Job a | Print, line for line, the part of the listing that opens with the line containing "sounded fantastic, and th" and runs through the end of the listing, leaving out the pictures.

________________________

This calculation uncovered an interesting (to me, at least) paradox. The current variation in per-capita incomes across countries is far larger than -fold or even -fold, so according to this model, regardless of the critical income level you choose, either a lot of countries are far below the critical level (and the lives of the people in them are not worth living by a large margin), or a lot of countries are far above the optimal income level (and their populations should increase until their per-capita incomes decrease by a large amount). This implies some strange priorities: if the critical level is high, then it'd be good to reduce the population of a low-income country even if it decreases their per-capita income greatly, and if the critical level is low, poverty reduction in high-income is unimportant, since it'd be much better to increase the birth rate of poor (in high-income countries) people.

Although this model is very simple, it's fairly robust to changes in the production function or the utility function, since the differences in income between countries are so large. The major assumption I made is that CLU is reasonable. This post applies to total utilitarianism as well, since it is a special case of CLU.

What do you think? Do you agree with CLU or a similar theory? If you do, what are the problems with my model? If you agree with CLU and think this model is basically correct, what does it imply about what an effective altruist's priorities should be?

Comment author: gjm 16 February 2014 01:48:08AM 0 points [-]

The two links you give to discussions of "the statistical value of a life" are discussing very different things. Thing One: An extrapolation (from infinitesimal changes to the change from p=0 to p=1) of the dollar-value to a given individual of their survival. Thing Two: An estimate of the dollar-value placed by society on a person's survival.

________________________

Job b | Output the part of the population-ethics passage that opens with the words containing "Comment author: gjm" and closes with "a person's survival.", copied word for word.

________________________

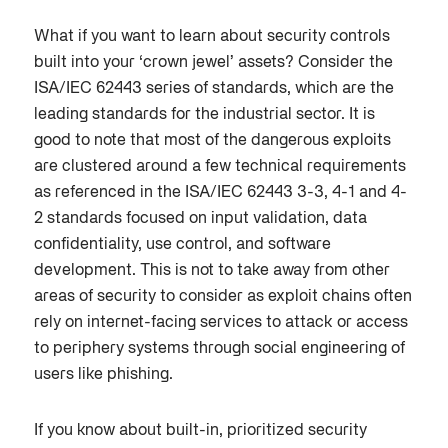
What if you want to learn about security controls
built into your ‘crown jewel’ assets? Consider the
ISA/IEC 62443 series of standards, which are the
leading standards for the industrial sector. It is
good to note that most of the dangerous exploits
are clustered around a few technical requirements
as referenced in the ISA/IEC 62443 3-3, 4-1 and 4-
2 standards focused on input validation, data
confidentiality, use control, and software
development. This is not to take away from other
areas of security to consider as exploit chains often
rely on internet-facing services to attack or access
to periphery systems through social engineering of
users like phishing.
If you know about built-in, prioritized security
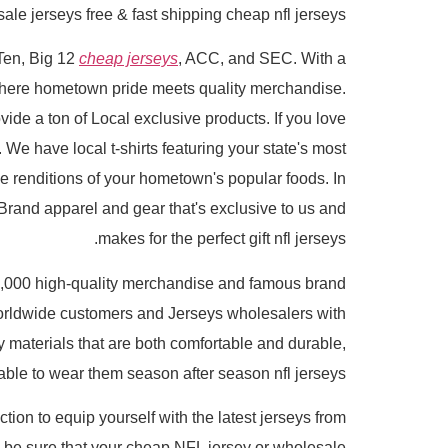
e jerseys free & fast shipping cheap nfl jerseys.
 Ten, Big 12
cheap jerseys
, ACC, and SEC. With a
 where hometown pride meets quality merchandise.
ide a ton of Local exclusive products. If you love
 We have local t-shirts featuring your state's most
e renditions of your hometown's popular foods. In
Brand apparel and gear that's exclusive to us and
makes for the perfect gift nfl jerseys.
,000 high-quality merchandise and famous brand
orldwide customers and Jerseys wholesalers with
y materials that are both comfortable and durable,
 able to wear them season after season nfl jerseys.
tion to equip yourself with the latest jerseys from
n be sure that your cheap NFL jersey or wholesale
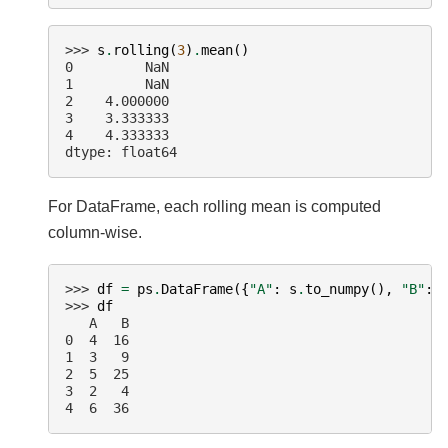
>>> 
s
.
rolling
(
3
)
.
mean
()
0         NaN
1         NaN
2    4.000000
3    3.333333
4    4.333333
dtype: float64
For DataFrame, each rolling mean is computed
column-wise.
>>> 
df
=
ps
.
DataFrame
({
"A"
:
s
.
to_numpy
(),
"B"
:
>>> 
df
   A   B
0  4  16
1  3   9
2  5  25
3  2   4
4  6  36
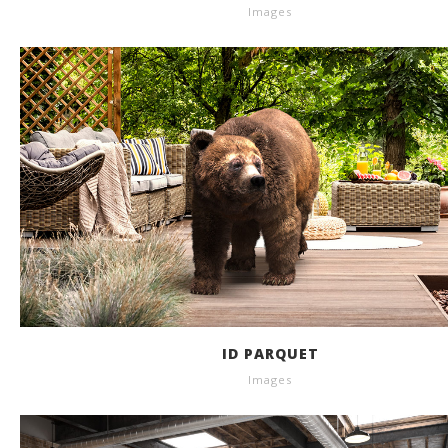
Images
ID PARQUET
Images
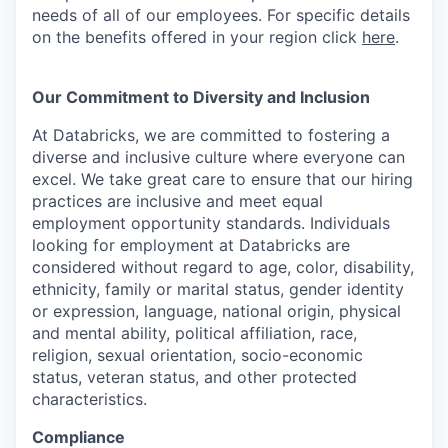
needs of all of our employees. For specific details
on the benefits offered in your region click
here
.
Our Commitment to Diversity and Inclusion
At Databricks, we are committed to fostering a
diverse and inclusive culture where everyone can
excel. We take great care to ensure that our hiring
practices are inclusive and meet equal
employment opportunity standards. Individuals
looking for employment at Databricks are
considered without regard to age, color, disability,
ethnicity, family or marital status, gender identity
or expression, language, national origin, physical
and mental ability, political affiliation, race,
religion, sexual orientation, socio-economic
status, veteran status, and other protected
characteristics.
Compliance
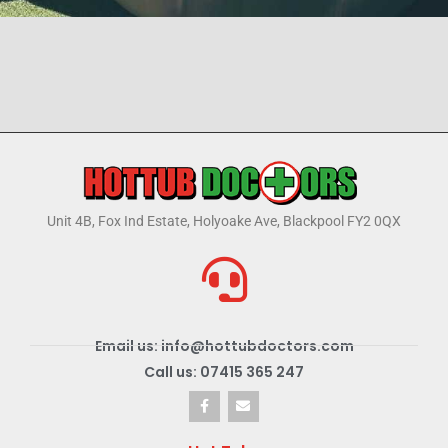
Unit 4B, Fox Ind Estate, Holyoake Ave, Blackpool FY2 0QX
Email us: info@hottubdoctors.com
Call us: 07415 365 247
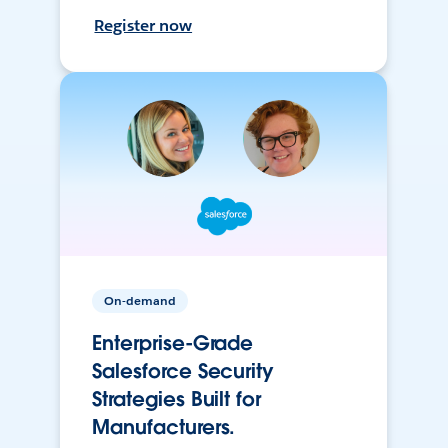
Register now
On-demand
Enterprise-Grade
Salesforce Security
Strategies Built for
Manufacturers.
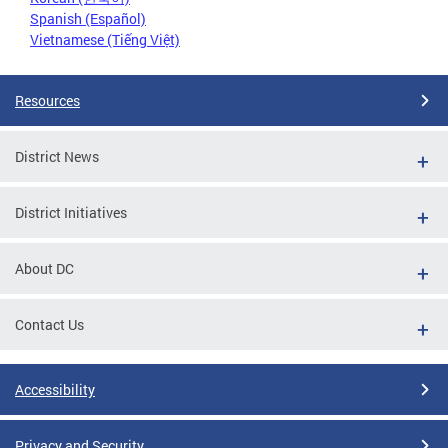
Spanish (Español)
Vietnamese (Tiếng Việt)
Resources
District News
District Initiatives
About DC
Contact Us
Accessibility
Privacy and Security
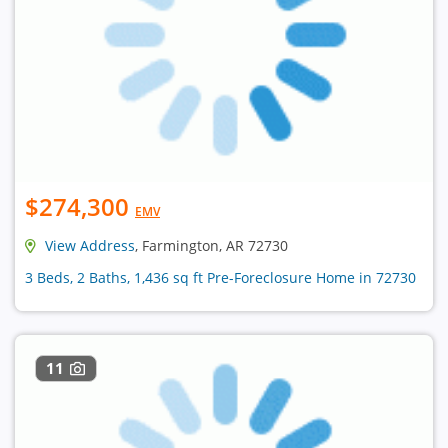
$274,300
EMV
View Address
, Farmington, AR 72730
3 Beds, 2 Baths, 1,436 sq ft Pre-Foreclosure Home in 72730
11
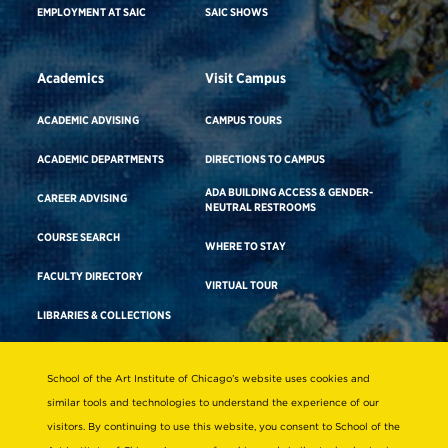
EMPLOYMENT AT SAIC
SAIC SHOWS
Academics
Visit Campus
ACADEMIC ADVISING
CAMPUS TOURS
ACADEMIC DEPARTMENTS
DIRECTIONS TO CAMPUS
ADA BUILDING ACCESS & GENDER-
CAREER ADVISING
NEUTRAL RESTROOMS
COURSE SEARCH
WHERE TO STAY
FACULTY DIRECTORY
VIRTUAL TOUR
LIBRARIES & COLLECTIONS
School of the Art Institute of Chicago’s website uses cookies and
Consumer Information
similar tools and technologies to understand the experience of our
Accreditation
visitors. By continuing to use this website, you consent to School of the
Non-Discrimination Statement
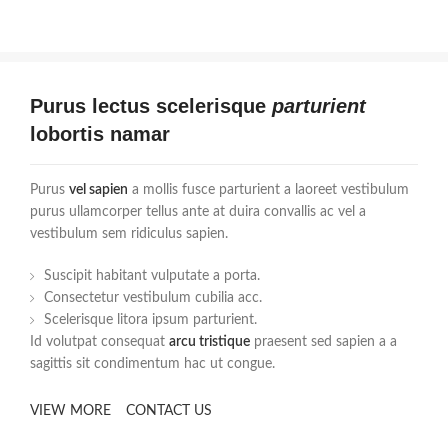
Purus lectus scelerisque
parturient
lobortis namar
Purus
vel sapien
a mollis fusce parturient a laoreet vestibulum
purus ullamcorper tellus ante at duira convallis ac vel a
vestibulum sem ridiculus sapien.
Suscipit habitant vulputate a porta.
Consectetur vestibulum cubilia acc.
Scelerisque litora ipsum parturient.
Id volutpat consequat
arcu tristique
praesent sed sapien a a
sagittis sit condimentum hac ut congue.
VIEW MORE
CONTACT US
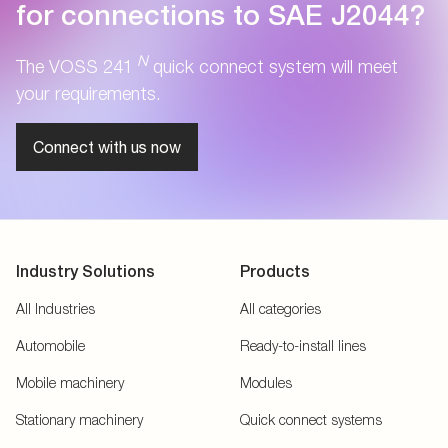
for connections to SAE J2044?
N
The VOSS 241
quick connect system will meet
your requirements.
Connect with us now
Industry Solutions
Products
All Industries
All categories
Automobile
Ready-to-install lines
Mobile machinery
Modules
Stationary machinery
Quick connect systems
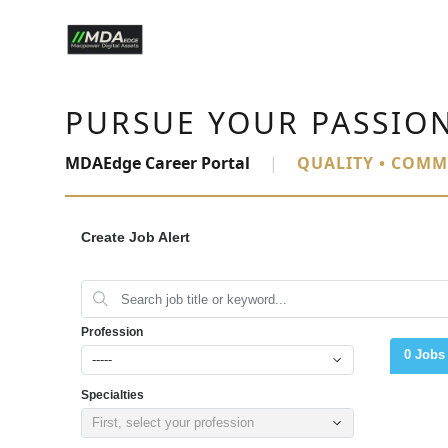
PURSUE YOUR PASSIO
MDAEdge Career Portal
|
QUALITY • COMM
Create Job Alert
Profession
0 Jobs
-----
Specialties
First, select your profession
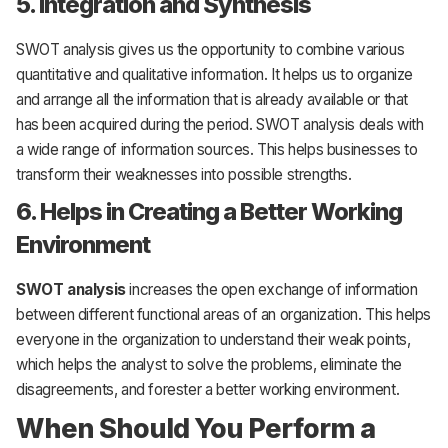
5. Integration and Synthesis
SWOT analysis gives us the opportunity to combine various
quantitative and qualitative information. It helps us to organize
and arrange all the information that is already available or that
has been acquired during the period. SWOT analysis deals with
a wide range of information sources. This helps businesses to
transform their weaknesses into possible strengths.
6. Helps in Creating a Better Working
Environment
SWOT analysis
increases the open exchange of information
between different functional areas of an organization. This helps
everyone in the organization to understand their weak points,
which helps the analyst to solve the problems, eliminate the
disagreements, and forester a better working environment.
When Should You Perform a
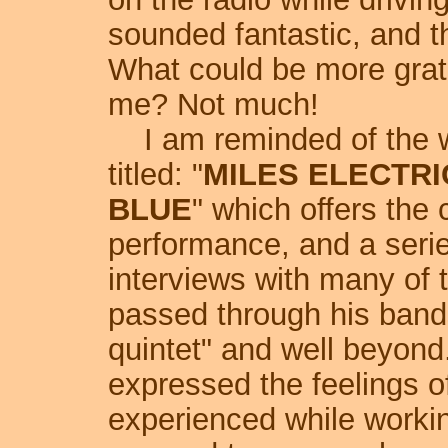
sounded fantastic, and th
What could be more grati
me? Not much!
I am reminded of the 
titled: "
MILES ELECTRI
BLUE
" which offers the 
performance, and a serie
interviews with many of 
passed through his bands
quintet" and well beyond
expressed the feelings of
experienced while worki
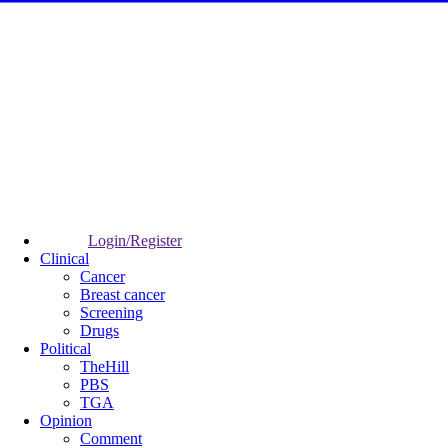
Login/Register
Clinical
Cancer
Breast cancer
Screening
Drugs
Political
TheHill
PBS
TGA
Opinion
Comment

________________________

Answer box a |
sounded fantastic, and th
What could be more grati
me? Not much!
I am reminded of the 
titled: "
MILES ELECTRI
BLUE
" which offers the 
performance, and a serie
interviews with many of 
passed through his bands
quintet" and well beyond
expressed the feelings of
experienced while worki
Login/Register
Clinical
Cancer
Breast cancer
Screening
Drugs
Political
TheHill
PBS
TGA
Opinion
Comment

Answer box b |
Comment author: gjm 16 February 2014 01:48:08AM 0 points [-]

The two links you give to discussions of "the statistical value of a life" are discussing very different things. Thing One: An extrapolation (from infinitesimal changes to the change from p=0 to p=1) of the dollar-value to a given individual of their survival. Thing Two: An estimate of the dollar-value placed by society on a person's survival.